The Greatest Weapon Against the IRGC: American Business?
One of the key misconceptions you often encounter about the consequences of sanctions violations is that a monetary penalty can be imposed for breaking any of the U.S. sanctions on Iran. The reality is that civil penalties can only be levied against individuals or entities found in violation of U.S. primary sanctions contained in the Iranian Transactions and Sanctions Regulations (“ITSR”). For violations of U.S. secondary (i.e. extraterritorial sanctions), the only options available to the Treasury Department are fairly extreme – including asset freezes, prohibitions on transactions with the U.S. financial system, and prohibitions on the importation of any U.S. origin-goods. Any of these penalties can rightly be considered a nuclear option, particular when the potential target is a European company.

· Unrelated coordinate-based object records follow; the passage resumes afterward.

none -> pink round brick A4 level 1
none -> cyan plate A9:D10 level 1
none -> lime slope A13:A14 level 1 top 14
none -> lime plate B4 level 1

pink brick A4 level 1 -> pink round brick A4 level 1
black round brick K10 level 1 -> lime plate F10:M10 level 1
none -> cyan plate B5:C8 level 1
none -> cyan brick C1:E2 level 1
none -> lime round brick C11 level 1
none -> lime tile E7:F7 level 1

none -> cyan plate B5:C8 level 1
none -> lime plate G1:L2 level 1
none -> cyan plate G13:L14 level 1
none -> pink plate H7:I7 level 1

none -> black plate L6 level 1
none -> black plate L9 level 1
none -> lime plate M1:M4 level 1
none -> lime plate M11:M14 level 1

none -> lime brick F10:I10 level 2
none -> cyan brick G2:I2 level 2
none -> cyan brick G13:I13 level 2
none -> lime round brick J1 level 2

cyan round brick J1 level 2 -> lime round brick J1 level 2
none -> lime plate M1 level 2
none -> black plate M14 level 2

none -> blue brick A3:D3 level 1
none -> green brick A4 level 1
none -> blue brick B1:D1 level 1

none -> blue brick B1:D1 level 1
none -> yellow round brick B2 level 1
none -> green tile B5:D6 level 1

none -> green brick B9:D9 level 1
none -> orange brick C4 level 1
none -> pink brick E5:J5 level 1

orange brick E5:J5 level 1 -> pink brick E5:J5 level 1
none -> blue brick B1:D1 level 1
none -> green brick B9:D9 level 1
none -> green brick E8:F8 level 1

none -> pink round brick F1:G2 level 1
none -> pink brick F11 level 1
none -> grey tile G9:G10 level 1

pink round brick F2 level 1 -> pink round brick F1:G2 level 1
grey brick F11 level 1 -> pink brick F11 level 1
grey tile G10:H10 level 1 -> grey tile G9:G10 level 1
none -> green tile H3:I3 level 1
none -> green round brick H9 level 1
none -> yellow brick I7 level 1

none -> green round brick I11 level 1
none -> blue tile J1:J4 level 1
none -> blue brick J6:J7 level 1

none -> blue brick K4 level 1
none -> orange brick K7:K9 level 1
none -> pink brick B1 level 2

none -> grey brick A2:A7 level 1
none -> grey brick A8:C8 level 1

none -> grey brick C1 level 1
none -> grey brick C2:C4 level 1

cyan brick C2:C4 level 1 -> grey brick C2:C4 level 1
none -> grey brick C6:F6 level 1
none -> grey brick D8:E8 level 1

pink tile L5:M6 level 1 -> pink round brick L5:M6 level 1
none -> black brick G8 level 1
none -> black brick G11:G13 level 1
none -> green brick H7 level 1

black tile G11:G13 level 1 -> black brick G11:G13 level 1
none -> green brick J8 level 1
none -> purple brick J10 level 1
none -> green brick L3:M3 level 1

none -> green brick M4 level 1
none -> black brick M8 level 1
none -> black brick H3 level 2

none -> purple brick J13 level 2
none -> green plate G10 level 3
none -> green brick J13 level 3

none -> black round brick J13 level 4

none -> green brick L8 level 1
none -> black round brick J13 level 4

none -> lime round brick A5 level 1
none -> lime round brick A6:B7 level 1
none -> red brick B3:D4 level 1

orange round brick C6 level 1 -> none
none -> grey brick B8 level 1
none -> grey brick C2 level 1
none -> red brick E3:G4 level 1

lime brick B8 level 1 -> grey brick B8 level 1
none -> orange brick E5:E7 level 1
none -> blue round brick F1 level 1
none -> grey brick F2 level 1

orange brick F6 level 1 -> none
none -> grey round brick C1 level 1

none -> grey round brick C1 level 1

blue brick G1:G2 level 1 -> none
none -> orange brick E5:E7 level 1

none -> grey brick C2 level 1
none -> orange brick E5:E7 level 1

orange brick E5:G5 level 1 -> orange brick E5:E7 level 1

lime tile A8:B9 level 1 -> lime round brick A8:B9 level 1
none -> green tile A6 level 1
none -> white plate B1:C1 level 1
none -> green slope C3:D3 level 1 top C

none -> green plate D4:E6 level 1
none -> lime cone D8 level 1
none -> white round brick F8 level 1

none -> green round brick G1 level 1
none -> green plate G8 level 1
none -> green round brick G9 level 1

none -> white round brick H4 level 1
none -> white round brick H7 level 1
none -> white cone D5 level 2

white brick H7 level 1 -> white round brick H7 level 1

Consider the massive $8.9 billion fine imposed on BNP Paribas. U.S. regulators were able to extract this type of penalty not simply because BNP was operating in violation of U.S. sanctions. Rather it was because the bank processed illicit transactions through its New York branch or other U.S. financial institutions, thus providing the necessary “jurisdictional hook” for federal and state authorities to attach liability under U.S. law. If BNP had kept its dealings with Iran and Sudan entirely outside the United States, the only option available to U.S. government would have been to blacklist the bank. One can only imagine the response of the French government in that scenario.
As it currently stands, foreign companies will be the primary beneficiaries of the sanctions relief the JCPOA provides. It also means that should the U.S. discover that deals are being signed with firms controlled by Iran’s Revolutionary Guard Corps (“IRGC”), the only choices are to politely (or not so politely) request a change in behavior, or use the above-mentioned nuclear option. A lack of clarity regarding what actually constitutes IRGC ownership or control for the purposes of secondary sanctions further weakens U.S. ability to compel foreign companies to avoid enriching IRGC-linked businesses in a post-deal environment.
For U.S. firms, the calculation is entirely different. Because U.S. sanctions operate under strict liability, even inadvertent violations, such as dealings with prohibited IRGC-owned or controlled entities can result in civil penalties. Under the International Emergency Economic Powers Act, the punishment for violations is $250,000 or twice the value of the transaction, per transaction. As there is little a U.S. company can do to contest these fines, U.S. companies would almost certainly conduct far more extensive due diligence than their European or Asian counterparts. This is turn could provide greater targeting data for Treasury, which will be itching to demonstrate that it retains the ability to target the IRGC.
While it’s hyperbole to actually suggest that U.S. investment would be the greatest weapon against the IRGC, the U.S. does have an interest in setting off a virtuous cycle whereby IRGC-linked entities are put at a competitive disadvantage in the “new” Iran. Allowing greater U.S. involvement could play a role.